— Problems to solve —
A – How would this sentence from the FTX excerpt read in Spanish: "The couple also saw $90,000 in expenses for their new home paid for by FTX."?
B – Answer these from the FTX excerpt:
(i) How much was the bail that was revoked last month?
(ii) On what date was the trial scheduled?
(iii) What Adderall dose did the lawyers tell the court he would take?

Though the couple said they 'never believed' that they owned the house, in May 2022, Bankman emailed an FTX executive inviting him and a group of others over to 'celebrate the house you helped us buy/move into.'

The couple also saw $90,000 in expenses for their new home paid for by FTX.

Bankman is further alleged to have helped cover up the allegation from a former FTX lawyer of SBF's businesses had engaged in money laundering and price manipulation.

Instead of looking into the claims, the lawsuit alleges Bankman suggested investigating the attorney.

Fried was never formally an FTX employee, however, she was heavily involved in her son's work, especially as it pertained to making political donations.

According to the suit, she encouraged him to make 'straw donations,' which concealed that the money given was coming from FTX, a strategy devised to 'avoid (if not violate) federal campaign finance disclosure rules.'

Through its incredibly high-stakes and complex bankruptcy process, FTX has been led by John Jay Ray III, an attorney and CEO who specializes in recovering funds from failed companies.

Last month, US District Judge Lewis Kaplant revoked Bankman-Fried's $250 million bail after finding that the former billionaire likely tampered with witnesses at least twice.

Bankman-Fried quickly appealed, arguing he would be unable to properly prepare for his scheduled October 3 trial from behind bars. Earlier this month, the appeals court denied SBF's request to be released from a Brooklyn jail.

The alleged fraudster has pleaded not guilty to stealing billions of dollars in FTX customer funds to plug losses at Alameda Research, his crypto-focused hedge fund

Bankman-Fried's lawyers claimed he was being fed a 'flesh diet' and forced to make do with bread, water and peanut butter. 

His legal team also complained that he would be unable to prepare without his correct medication. They  argued that he needed access to computers and medication to prepare properly. 

He was previously granted access to Adderall, after his lawyers told the court that he would take 10mg tablets three to four times a day for his ADHD.

— Entries supplied —
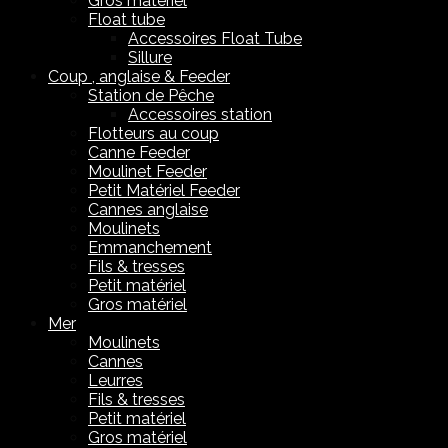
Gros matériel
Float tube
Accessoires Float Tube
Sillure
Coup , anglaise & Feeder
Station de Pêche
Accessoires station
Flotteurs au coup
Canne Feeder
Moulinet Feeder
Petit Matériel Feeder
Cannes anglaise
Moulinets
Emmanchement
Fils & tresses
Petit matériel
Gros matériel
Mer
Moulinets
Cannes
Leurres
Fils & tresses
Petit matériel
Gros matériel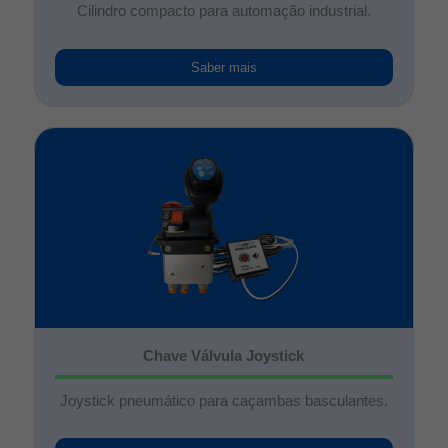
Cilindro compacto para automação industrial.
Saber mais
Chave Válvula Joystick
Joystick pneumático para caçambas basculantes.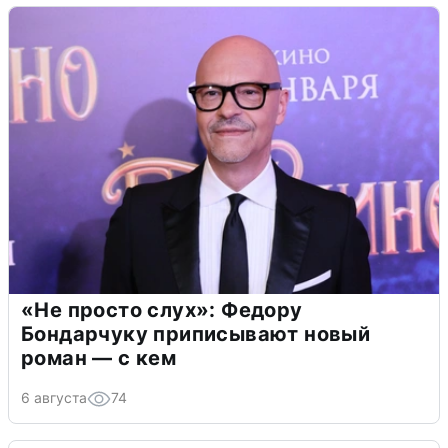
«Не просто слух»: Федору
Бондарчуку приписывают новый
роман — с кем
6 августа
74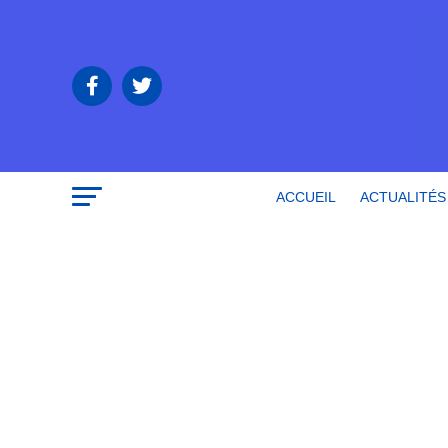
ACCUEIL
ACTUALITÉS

--

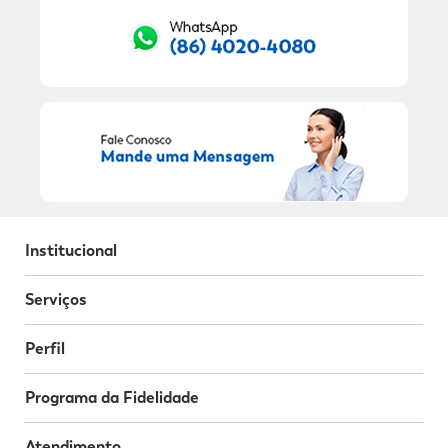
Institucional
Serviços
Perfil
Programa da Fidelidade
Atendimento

---

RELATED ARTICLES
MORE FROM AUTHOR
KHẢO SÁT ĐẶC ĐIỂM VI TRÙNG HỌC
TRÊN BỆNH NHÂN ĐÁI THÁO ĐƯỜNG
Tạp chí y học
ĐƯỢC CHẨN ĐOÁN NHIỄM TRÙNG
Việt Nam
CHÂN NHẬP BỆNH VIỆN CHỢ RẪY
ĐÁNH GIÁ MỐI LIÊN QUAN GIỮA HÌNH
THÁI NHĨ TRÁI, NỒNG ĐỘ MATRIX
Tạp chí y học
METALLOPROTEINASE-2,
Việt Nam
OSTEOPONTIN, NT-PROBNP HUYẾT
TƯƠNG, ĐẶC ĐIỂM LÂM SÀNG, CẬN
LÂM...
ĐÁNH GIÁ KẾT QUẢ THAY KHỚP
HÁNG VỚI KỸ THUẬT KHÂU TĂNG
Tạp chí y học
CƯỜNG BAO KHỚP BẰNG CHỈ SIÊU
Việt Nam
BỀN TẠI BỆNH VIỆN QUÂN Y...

— Answer section —
A – La pareja también tuvo 90.000 dólares en gastos de su nueva casa pagados por FTX.

B –
(i) $250 million
(ii) October 3
(iii) 10mg tablets, three to four times a day